Problem details: Go over the data and work out how many lines include the word "female". Give that number only.

Records supplied:
---

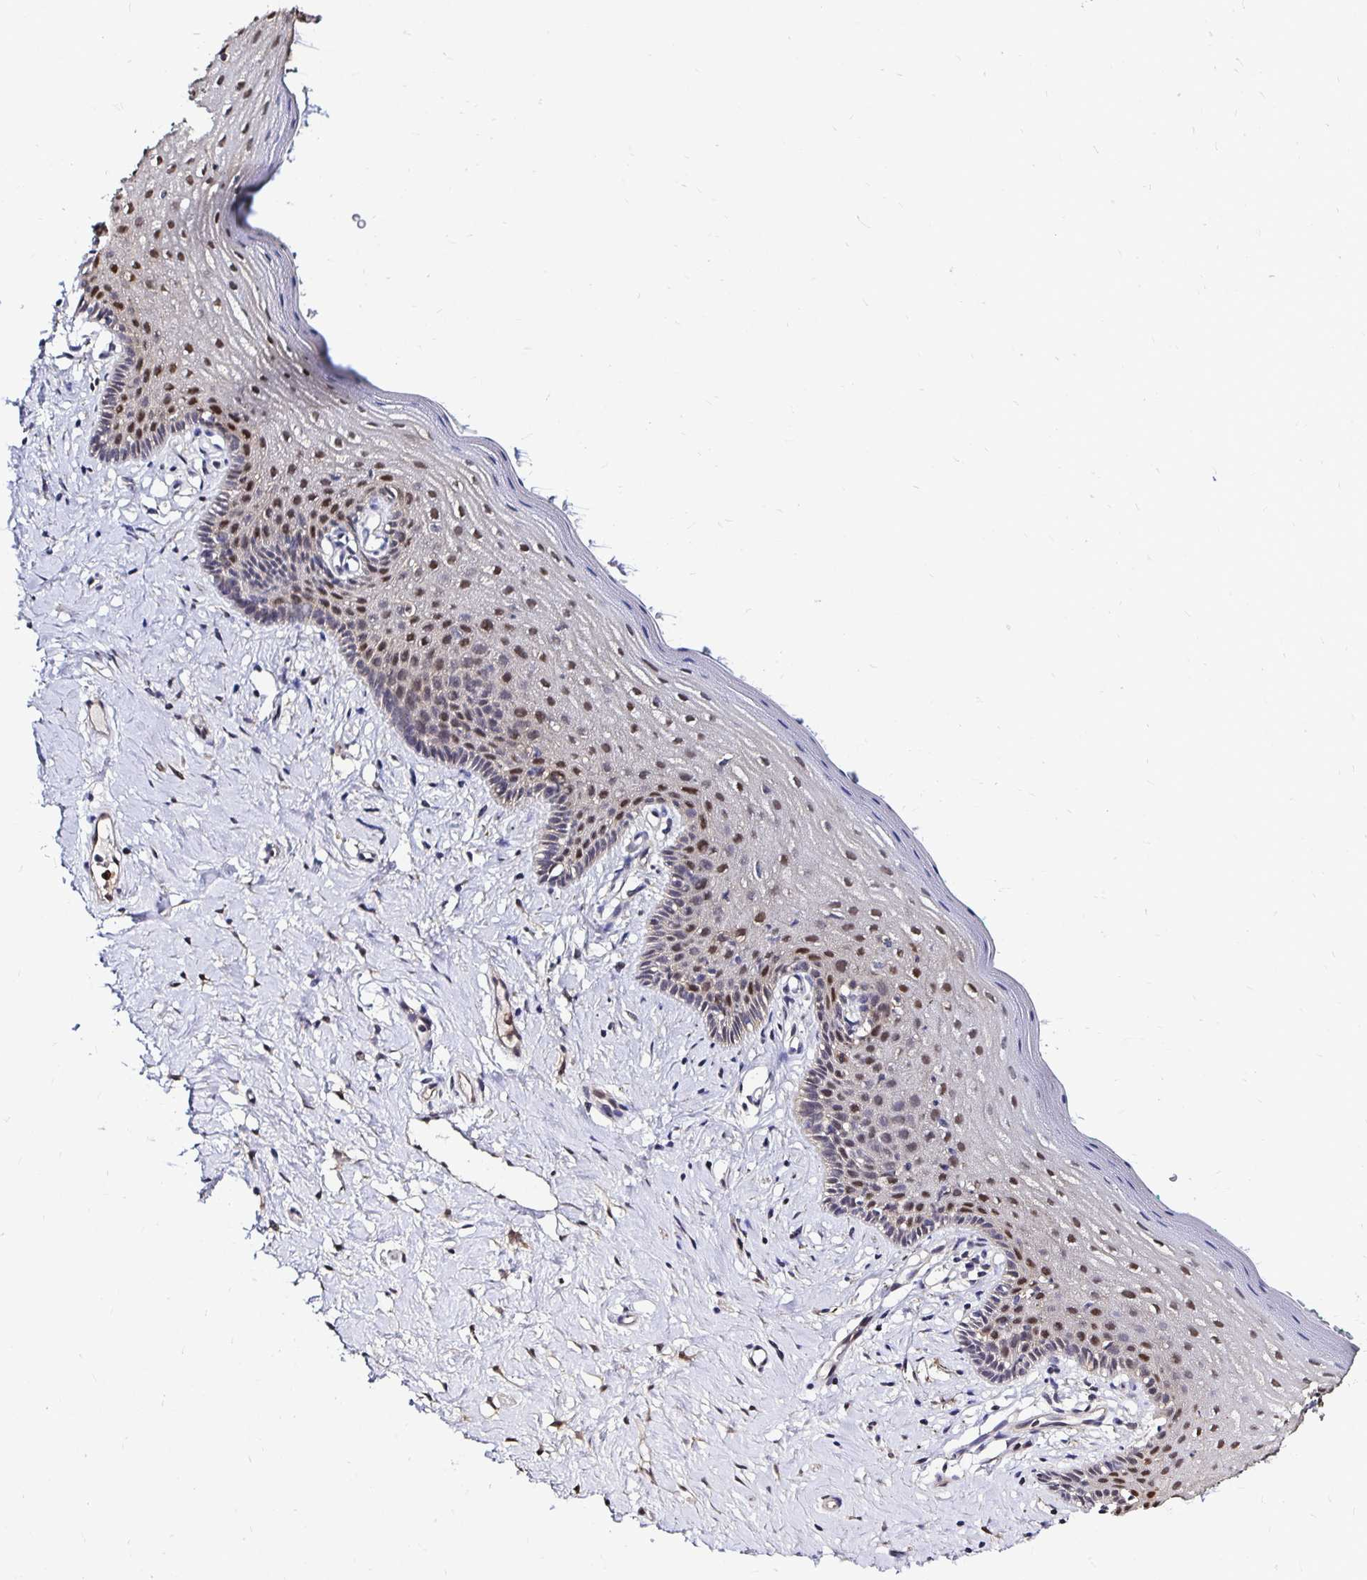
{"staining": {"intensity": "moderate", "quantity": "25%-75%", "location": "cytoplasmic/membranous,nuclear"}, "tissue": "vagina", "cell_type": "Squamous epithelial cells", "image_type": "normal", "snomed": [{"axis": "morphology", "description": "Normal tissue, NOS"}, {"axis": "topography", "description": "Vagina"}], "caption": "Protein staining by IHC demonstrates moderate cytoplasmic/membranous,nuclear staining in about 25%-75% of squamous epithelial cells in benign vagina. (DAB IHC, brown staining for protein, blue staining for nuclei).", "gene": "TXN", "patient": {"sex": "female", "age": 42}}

---

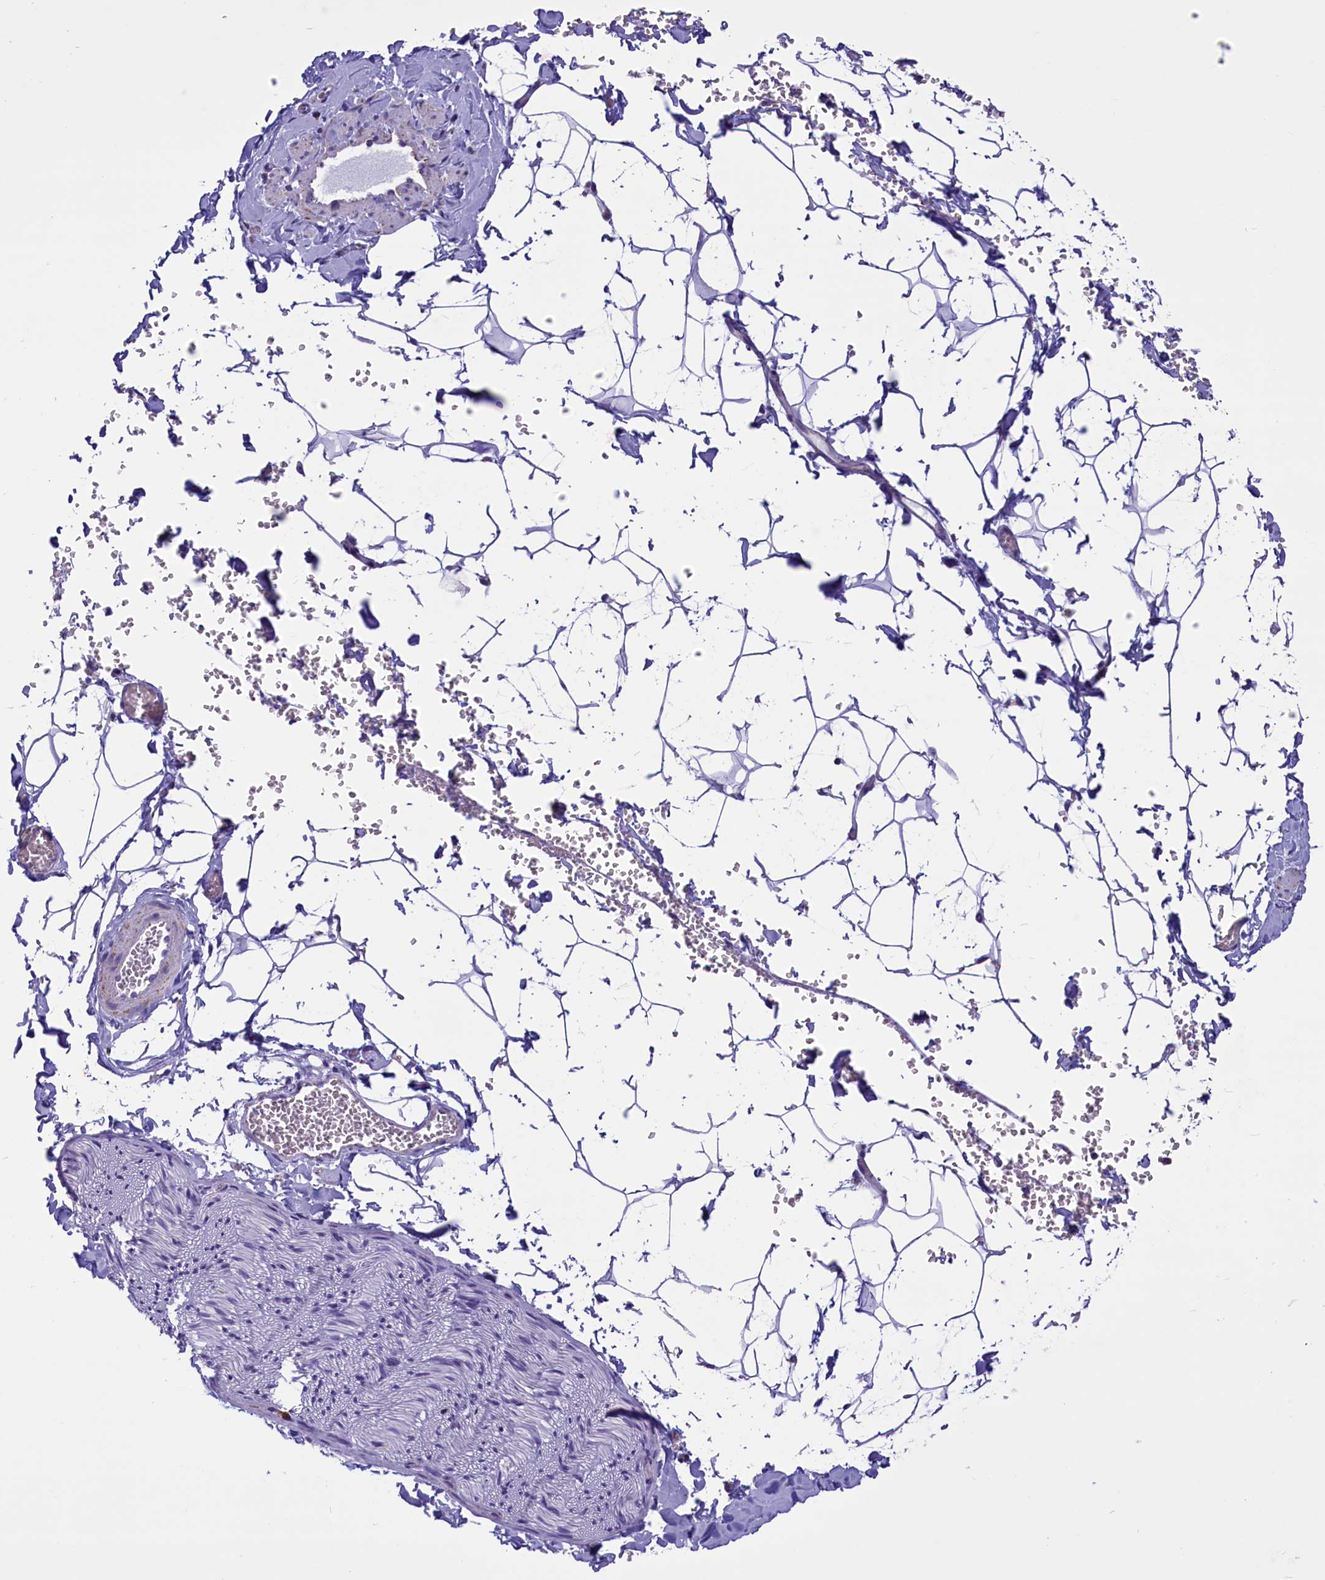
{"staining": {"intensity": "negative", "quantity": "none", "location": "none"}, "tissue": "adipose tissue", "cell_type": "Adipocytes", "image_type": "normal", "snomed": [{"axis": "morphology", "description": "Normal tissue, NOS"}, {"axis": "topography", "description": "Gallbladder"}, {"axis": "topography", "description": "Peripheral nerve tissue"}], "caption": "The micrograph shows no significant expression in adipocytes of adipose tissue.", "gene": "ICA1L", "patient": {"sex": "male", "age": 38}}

---

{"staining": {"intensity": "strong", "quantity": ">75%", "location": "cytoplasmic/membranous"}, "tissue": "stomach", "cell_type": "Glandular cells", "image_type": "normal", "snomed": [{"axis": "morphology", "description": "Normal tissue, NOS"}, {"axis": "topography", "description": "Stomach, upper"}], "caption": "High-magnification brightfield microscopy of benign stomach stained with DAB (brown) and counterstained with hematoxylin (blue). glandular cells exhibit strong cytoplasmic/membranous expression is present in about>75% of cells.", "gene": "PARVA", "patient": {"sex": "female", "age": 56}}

---

Written response: 2